China will soon overtake America as the world’s biggest car market, and could have 600 million or more cars on its roads in 2050. Despite a lot of talk from China about putting green cars on Chinese roads, hybrids account for only about 0.01 percent of today’s China passenger vehicle sales, according to JD Power & Associates China. That will change if Warren Buffet gets his way.
BYD Co., which is backed by Buffet, is seeking government support for hybrid sales. “We hope the local and central governments will work together to provide subsidies to consumers,” BYD Chairman Wang Chuanfu said at an automotive conference in Tianjin yesterday.
BYD is just one of many players in the growing green car scene in China. SAIC is investing $300 million in developing hybrids and electric vehicles, and plans to unveil its first hybrid by the end of next year, followed by a plug-in hybrid and a pure electric car in 2012. Chery will introduce its first plug-in electric car, the S18, next year. Chongqing Changan Automobile Co., China’s fourth-largest automaker, is building a plant with capacity to make as many as 600,000 low-emission and hybrid vehicles a year.
Harbin Hafei Automobile Industry Group, the Chinese automaker that will build California-based Coda Automotive’s electric sedan, due in 2010, signed a deal with a Chinese advanced automotive R&D consortium to jointly produce electric cars for China’s domestic market.
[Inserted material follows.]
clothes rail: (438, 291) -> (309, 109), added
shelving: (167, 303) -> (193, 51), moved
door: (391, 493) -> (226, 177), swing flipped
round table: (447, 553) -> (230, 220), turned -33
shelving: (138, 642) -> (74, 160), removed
These plans will take time to materialize. Analysts believe it will take a decade or more for China’s hybrid and electric car market to materialize.
Big in Japan
Meanwhile, Japan’s hybrid market is buzzing. In August, the 2010 Toyota Prius was the most popular passenger vehicle for the fourth month in a row. And Japan’s newly elected party is asking that cars get greener in a hurry. Yukio Hatoyama, who leads the Democratic Party of Japan (DPJ), pledged yesterday to cut Japan’s greenhouse gas emissions by 25 percent by 2020 from 1990 levels. That’s faster than the ousted party’s proposed schedule of cutting emissions 8 percent during the same period.
Japanese automakers said the new goal would be tough. Toyota’s new president, Akio Toyoda, said, “I think it would be hard to meet the DPJ’s midterm target for a cut in greenhouse-gas emissions.” A Toyota executive, who spoke to Reuters on condition of anonymity, said the carmaker will ask the new government to keep tax cuts on purchases of environmental cars in place until the current deadline of March 2012. Subsidies were scheduled to end on March 2010.
“It goes without saying such a target would be difficult to reach,” Honda President Takanobu Ito said at a press conference. He said meeting those targets would require “special projects.” Honda has plans for a number of new small hybrids, but according to Ito, there is not a concrete schedule for a hybrid minivan, despite a Nikkei report that Honda will launch a hybrid version of its small Freed compact minivan—built on a Honda Fit platform—as early as 2011.
DPJ officials mentioned working with nations such as India and China, which have resisted global efforts to reduce emissions levels. The Wall Street Journal reported today that Indian automaker Tata Motors will set up an assembly facility for electric vehicles in the UK, Spain or Norway. The facility to come on line by the end of this year will have the capacity to assemble 5,000 electric cars per year. Tata hopes to bring 2,000 electric cars to Spanish roads by the end of 2010. Analysts believe that more expensive electric cars will be difficult to sell in the Indian car market, which is expected to grow 50-fold by 2050.